This is the fourth consecutive year with at least one storm before the start of hurricane season on June 1.
Forecast models like the ECMWF and the GFS predict the system will be approaching the northern Gulf Coast by Sunday, potentially as a weak hurricane. The main threat from this system continues to be its heavy, flooding rain. The storm is expected to slow down when it reaches the coast, prolonging the heavy rain and other impacts.
Subtropical Storm Alberto was very disorganized on Friday morning. The storm had a robust circulation that was detected by Hurricane Hunters, but its appearance on satellite was still ragged and obviously influenced by strong winds out of the west. Tropical storms need calm upper-level winds in order to strengthen — on Friday morning, those winds were preventing Alberto from strengthening.

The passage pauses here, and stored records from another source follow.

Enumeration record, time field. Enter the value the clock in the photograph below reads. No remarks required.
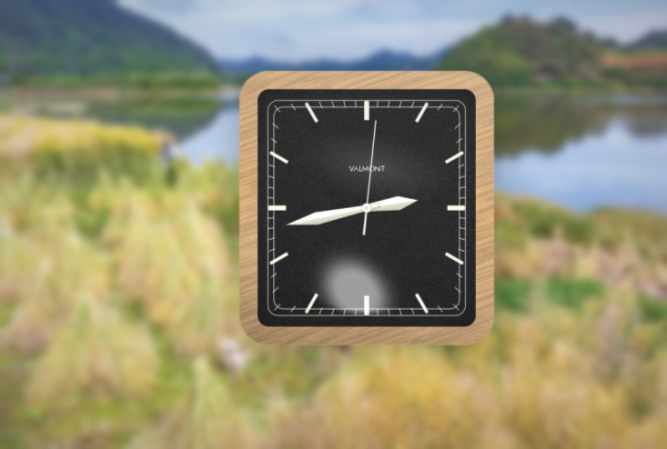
2:43:01
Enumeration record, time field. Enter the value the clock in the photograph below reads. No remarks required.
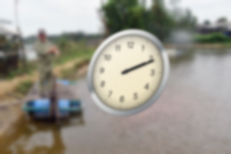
2:11
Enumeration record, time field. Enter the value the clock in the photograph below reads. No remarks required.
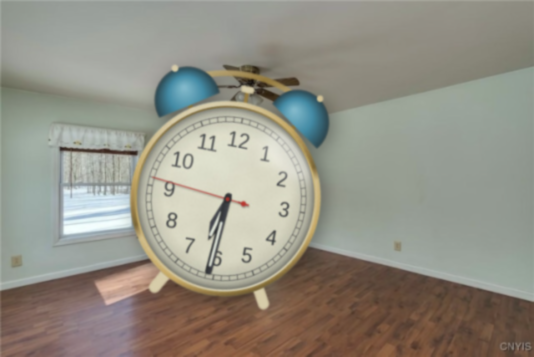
6:30:46
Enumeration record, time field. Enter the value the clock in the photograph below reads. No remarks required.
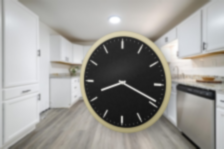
8:19
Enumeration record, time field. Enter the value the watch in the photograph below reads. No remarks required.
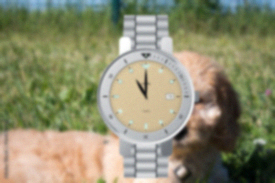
11:00
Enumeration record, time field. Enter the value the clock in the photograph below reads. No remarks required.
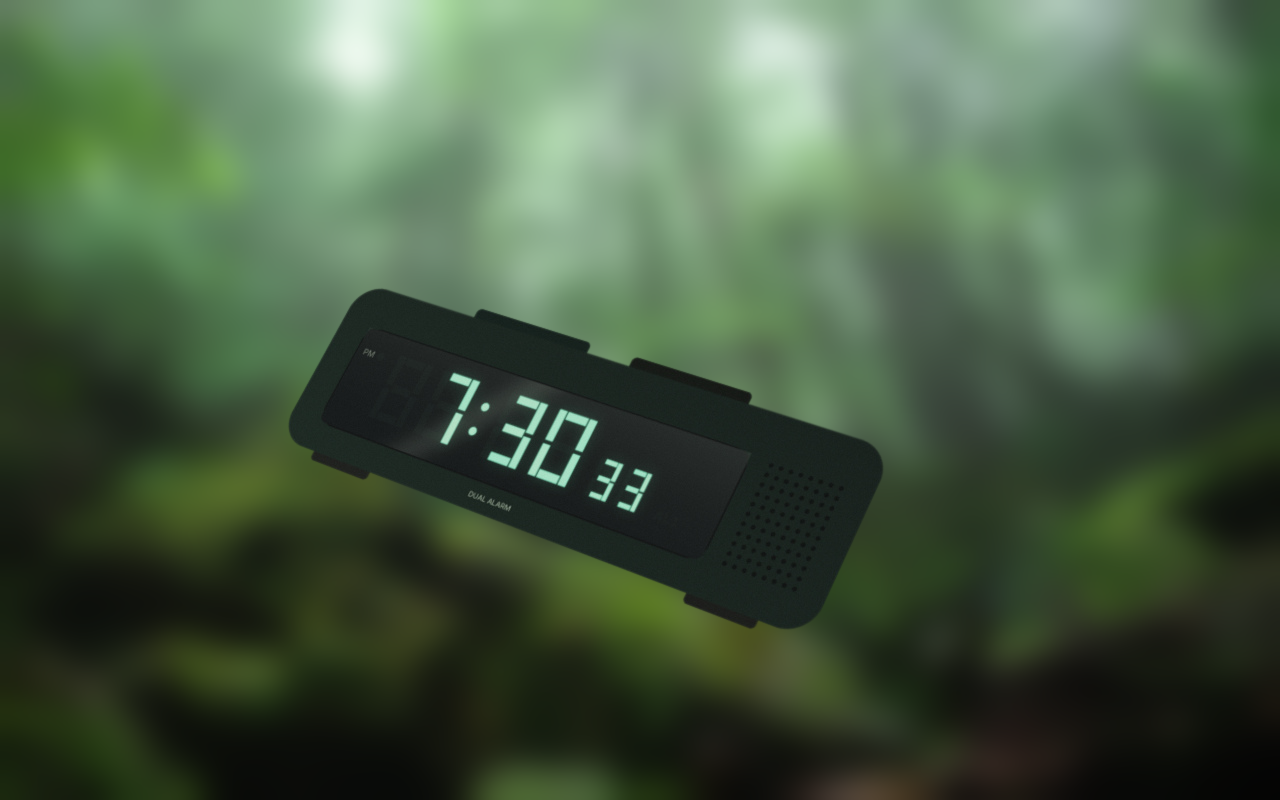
7:30:33
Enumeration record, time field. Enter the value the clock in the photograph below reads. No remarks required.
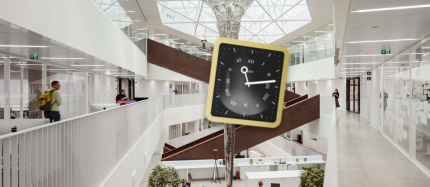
11:13
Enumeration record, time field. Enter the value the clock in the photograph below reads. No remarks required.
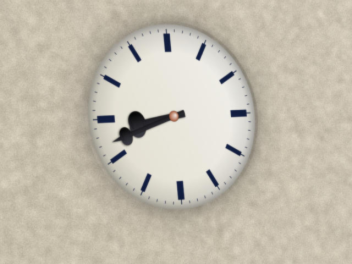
8:42
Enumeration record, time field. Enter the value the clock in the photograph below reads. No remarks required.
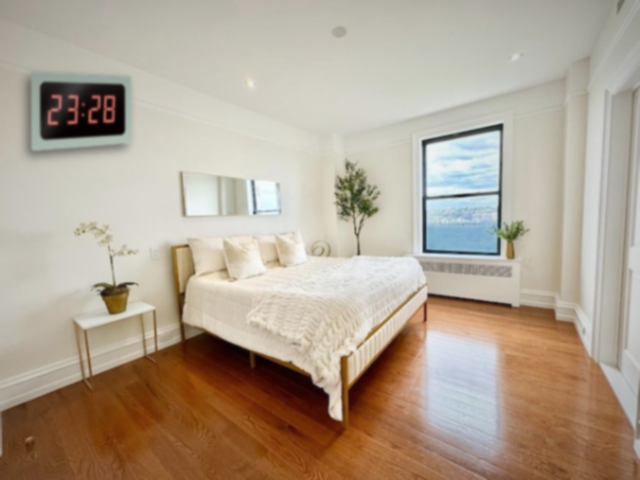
23:28
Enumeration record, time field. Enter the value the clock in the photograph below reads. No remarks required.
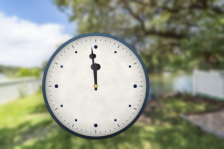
11:59
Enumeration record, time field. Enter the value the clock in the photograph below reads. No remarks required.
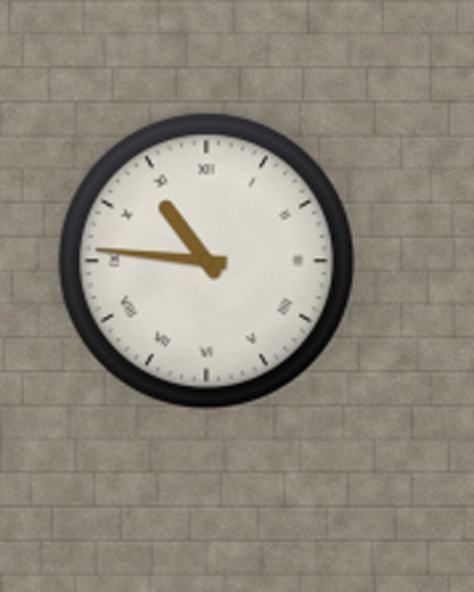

Conditions will become more favorable for the storm to intensify when it reaches the warm water of the Gulf of Mexico. Upper-level winds are forecast to weaken and the storm’s forward speed will slow, allowing it to linger over the Gulf and gain more energy.
Even if the storm does not strengthen significantly, the broad circulation is going to pull moisture north out of the Gulf of Mexico toward the Southeast. More than 6 inches of rain are in the forecast for parts of the Gulf Coast. The heaviest rain will probably stretch across Florida, Alabama and Georgia.
Isolated rainfall totals could reach 8 or 9 inches somewhere along the northern Gulf Coast, although it’s too early to be able to predict exactly where.
A subtropical storm is no different than a tropical storm with respect to impacts, and it is expected to transition into a tropical storm in the next day or so. As of Friday morning, the National Hurricane Center did not expect Alberto to reach hurricane status before making landfall.